2) Pero para que se dé ese arreglo pacífico no basta con que haya un equilibrio de poder, sino que los actores involucrados tengan conciencia de ello, pues no siempre es fácil saber que dicho equilibrio existe. Bastaría con que uno de los contendientes se crea más fuerte que sus adversarios para que vea como irracional un arreglo equitativo.

3) Finalmente, deben ponerse límites a lo que recibirá el ganador de esa competencia pacífica, pues deben respetarse ciertos intereses vitales del perdedor, pues de lo contrario éste no aceptará un veredicto desfavorable y recurrirá a la confrontación violenta. Al faltar cualquiera de estas tres condiciones, el arreglo pacífico se dificulta.

¿Cuáles de estas condiciones faltaron en cada una de nuestras épicas?

A) En la Independencia, lo que no hubo fue equilibrio de poder. Los realistas eran claramente más fuertes que el movimiento insurgente, por lo cual no tenían por qué sentarse a pactar una separación pacífica respecto de la metrópoli. Por eso los movimientos de Hidalgo y Morelos fueron derrotados por los realistas. Recordemos que la Independencia fue consumada por el ejército realista comandado por Agustín de Iturbide, y respaldada por la misma jerarquía católica que excomulgó a Hidalgo y Morelos, al percatarse en 1820 de que la amenaza al orden virreinal venía directamente de la España liberal.

B) En la guerra de Reforma sí había equilibro de poder entre liberales y conservadores, y conciencia mutua de que así ocurría. Pero fue la tercera condición, no afectar intereses considerados vitales por alguno de los rivales, lo que impidió un acuerdo pacífico. La Iglesia católica consideró vulnerados sus intereses y no quiso ceder ni un ápice. Adoptó una posición maximalista y eso impidió un acuerdo pacífico para dirimir las diferencias entre partidos. Por lo que las hostilidades se rompieron en 1858.
C) Y en la Revolución, lo que faltó fue, sobre todo, la conciencia de uno de los actores (Porfirio Díaz) de que no había equilibrio de poder, pues creyéndose más fuerte que sus oponentes (los antirreeleccionistas, liberales, agraristas y sindicalistas), no imaginó que, a seis meses de hostilidades, su otrora invencible ejército se vería mermado frente a las fuerzas revolucionarias. Díaz no sintió en ningún momento la necesidad de considerar siquiera las muy modestas peticiones que originalmente le hacía Madero (aceptar elecciones libres y equitativas para el cargo de vicepresidente, que a la muerte de don Porfirio lo sustituiría en la Presidencia).

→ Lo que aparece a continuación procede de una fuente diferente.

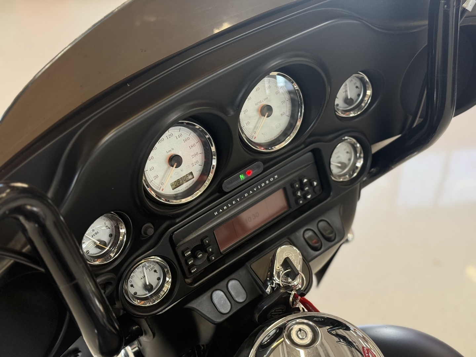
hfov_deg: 39.7
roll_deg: -6.0
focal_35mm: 48
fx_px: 660
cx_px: 238
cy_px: 178
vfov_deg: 30.3
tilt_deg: -27.6
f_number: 1.78
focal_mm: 6.76
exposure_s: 1/100
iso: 160
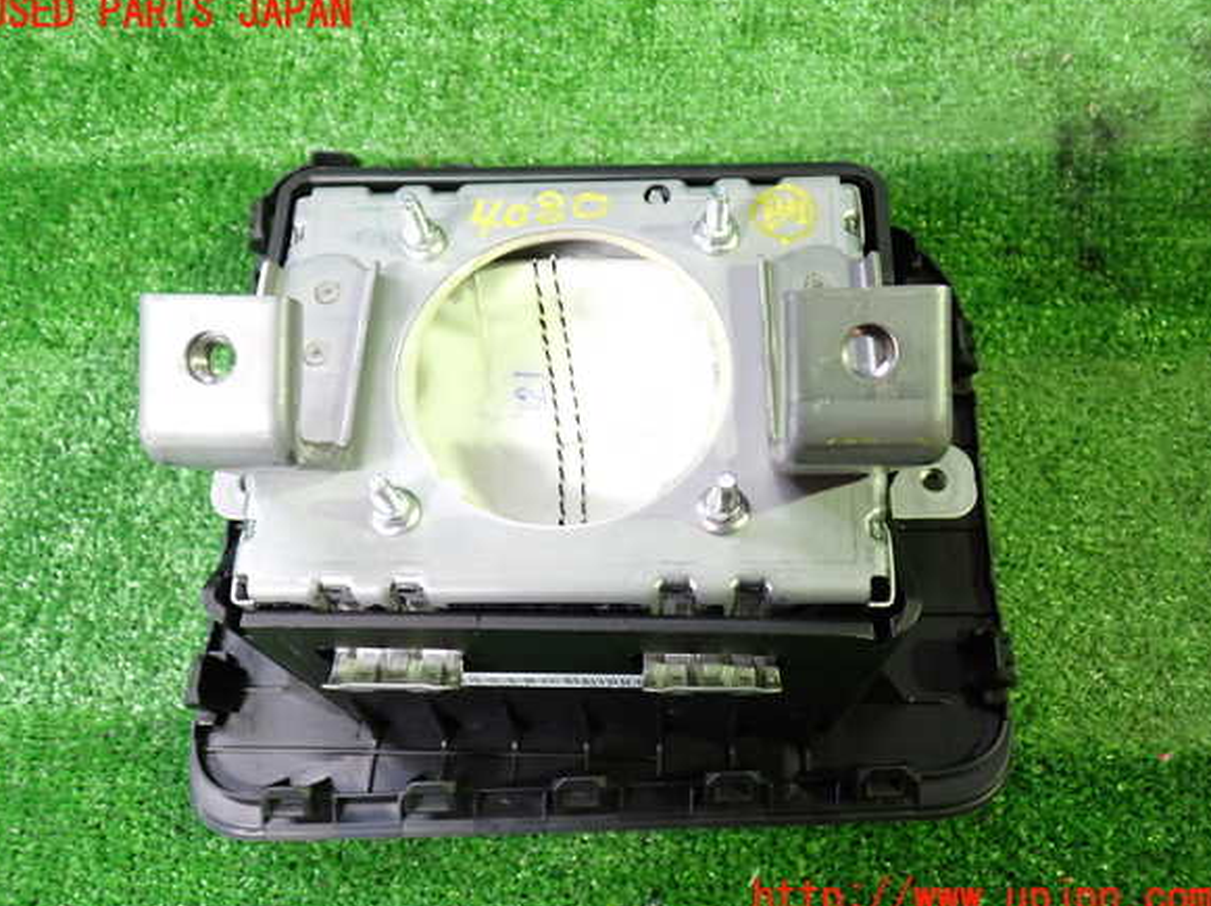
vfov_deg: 45.4
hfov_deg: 58.4
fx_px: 1084
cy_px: 456
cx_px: 598
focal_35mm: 31
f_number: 2.3
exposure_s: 1/30
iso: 500
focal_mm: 5.4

No coincidieron, pues, en ninguna de esas tres épicas nacionales las tres condiciones esenciales para un arreglo pacífico entre los bandos rivales. No estábamos unidos, dede luego -como lo sugiere el desinformado Felipe Calderón-, sino radicalmente divididos (de ahí el conflicto y la gran violencia en cada caso). Y, por eso, en estos 200 años hemos oscilado justamente entre el autoritarismo y la anarquía, con breves y fallidos intentos democráticos. En 2000 sí se dieron esas condiciones, pero ahora enfrentamos una guerra civil de baja intensidad (aunque por motivos muy distintos a los de antes), pero que tiende a seguir escalando en costos y violencia.